Diminuzione delle concentrazioni di Biossido di Azoto: il monitoraggio della NASA
Ad avvalorare i risultati della ricerca pubblicata su Carbon Brief ci pensa anche la NASA, che ha da poco diffuso le immagini satellitari di quanto avviene in Cina a livello atmosferico.
I satelliti della NASA e dell’ESA (Agenzia Spaziale Europea) deputati alla monitoraggio dell’inquinamento nell’atmosfera hanno infatti registrato una diminuzione significativa dei livelli di Biossido di Azoto sui territori cinesi: e se, inizialmente, il miglioramento era relativo alla sola zona di Wuhan, la qualità dell’aria è andata poi migliorando in tutta la Cina.
Fei Liu, air quality researcher alla NASA, ha dichiarato che è la prima volta che si riesce ad osservare un calo così decisivo in un’area così vasta, soprattutto in relazione a uno specifico evento.
Per dover di cronaca è doveroso affermare che ogni anno, nel periodo del capodanno cinese, in Cina si osserva un calo delle emissioni inquinanti. Ma, complice la quarantena imposta per contenere il contagio da Coronavius, Fei Liu conclude dicendo che le riduzioni quest’anno sono molto più significative degli scorsi anni.
E le immagini satellitari qui sotto non lasciano spazio a fraintendimenti.
Emergenza imminente e mobilitazione internazionale per il Coronavirus
La mobilitazione per contenere le diffusione del virus ha visto (e vede tuttora) coinvolta tutta la cittadinanza, anche in Italia: dalle istituzioni alla popolazione, tutti stanno mettendo in atto comportamenti virtuosi e precauzionali (certamente limitanti) per evitare contagi, infezioni e potenziali vittime. Panico a parte, istituzioni e a popolazione si sono scoperte capaci di far fronte – in veste di collettività – a un’emergenza.
E se in Italia si sperimenta per la prima volta lo smart working su larga scala, in Cina la paura del contagio ha fatto fermare anche l’economia, con perdite sicuramente rilevanti in tutti i settori produttivi. La salute pubblica, in questo caso, ha avuto la meglio.
Perché il riscaldamento globale non fa paura?
Questo ci mette però di fronte a un interrogativo: perché non riusciamo a reagire in modo così deciso anche di fronte al cambiamento climatico? Perché non riusciamo a mettere in atto – a livello istituzionale, politico, economico, globale e locale – comportamenti capaci di invertire una rotta che fino a oggi sembra essere immutabile?
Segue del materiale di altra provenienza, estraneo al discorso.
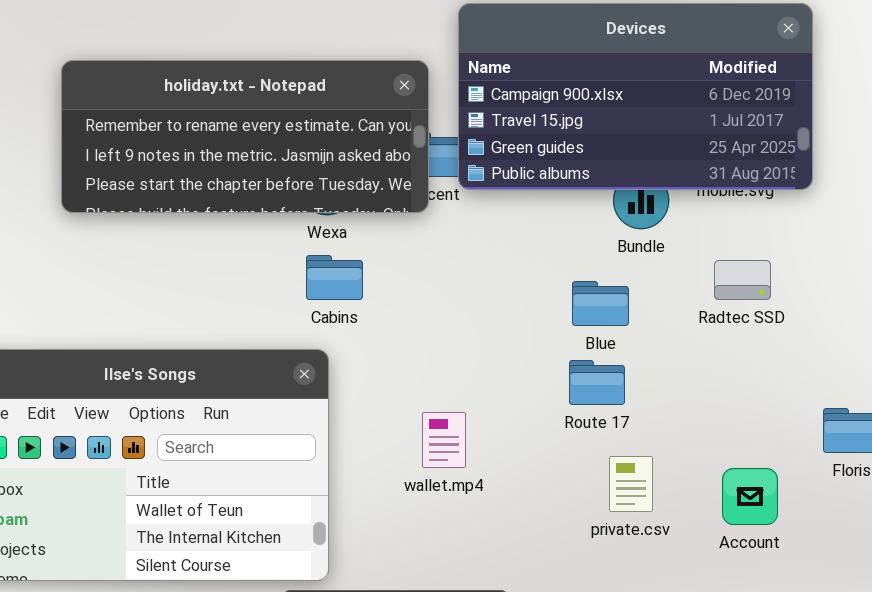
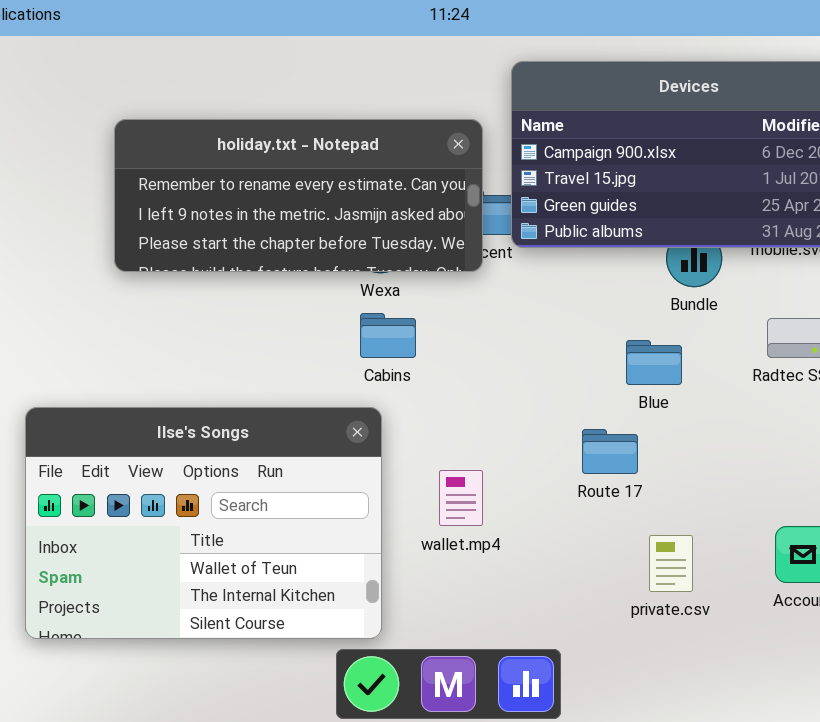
Route 17: [569,360,625,405] -> [582,429,638,474], moved
wallet.mp4: [422,412,466,468] -> [439,470,483,526], moved
private.csv: [609,456,653,512] -> [649,535,693,592], moved

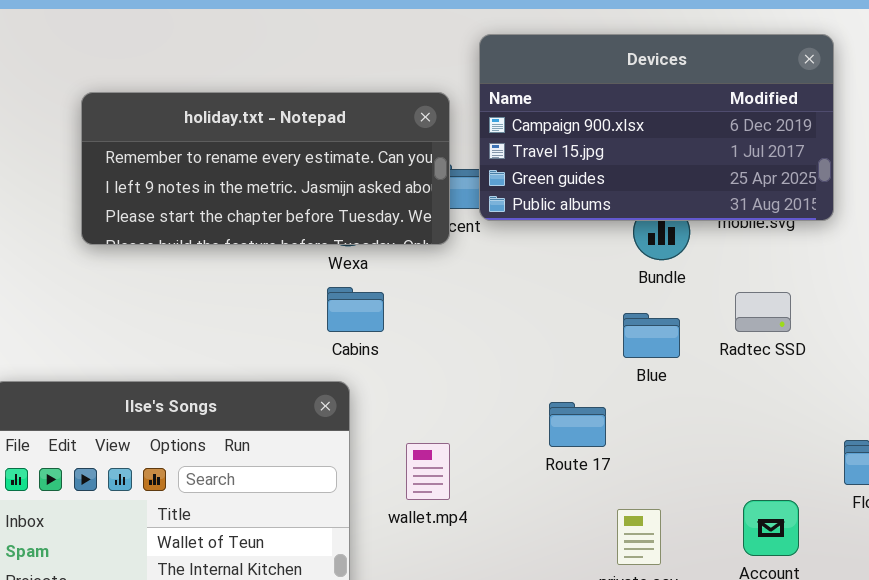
Blue: [626,340,682,385] -> [623,313,680,358], moved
Il Doomsday Clock (istituito nel 1947 dagli scienziati della rivista “Bulletin of the Atomic Scientists”) parla chiaro: il punto di non ritorno è estremamente vicino. Il 23 gennaio 2020 è stata diffusa una nuova dichiarazione in cui è stato reso noto il peggioramento di una situazione già critica in partenza: non siamo mai stati così vicini all’apocalisse ambientale. Dati alla mano, insomma, il coronavirus è molto meno pericoloso di quanto si presenta all’orizzonte.
Eppure il Coronavirus: ci ha insegnato molto: ci ha fatto capire che di fronte all’emergenza (soprattutto se tangibile e immediatamente misurabile) siamo in grado di reagire in modo funzionale – sia a livello istituzionale, che comunitario e individuale – per raggiungere un obiettivo comune.
Perché non riusciamo a fare lo stesso per contrastare cambiamento climatico e riscaldamento globale? La catastrofe ambientale è in atto, ed è purtroppo progressiva. D’altronde, quando si parla di climate change, si parla pur sempre di salute pubblica.
Questa non è una cospirazione ambientalista, questa è la nostra vita.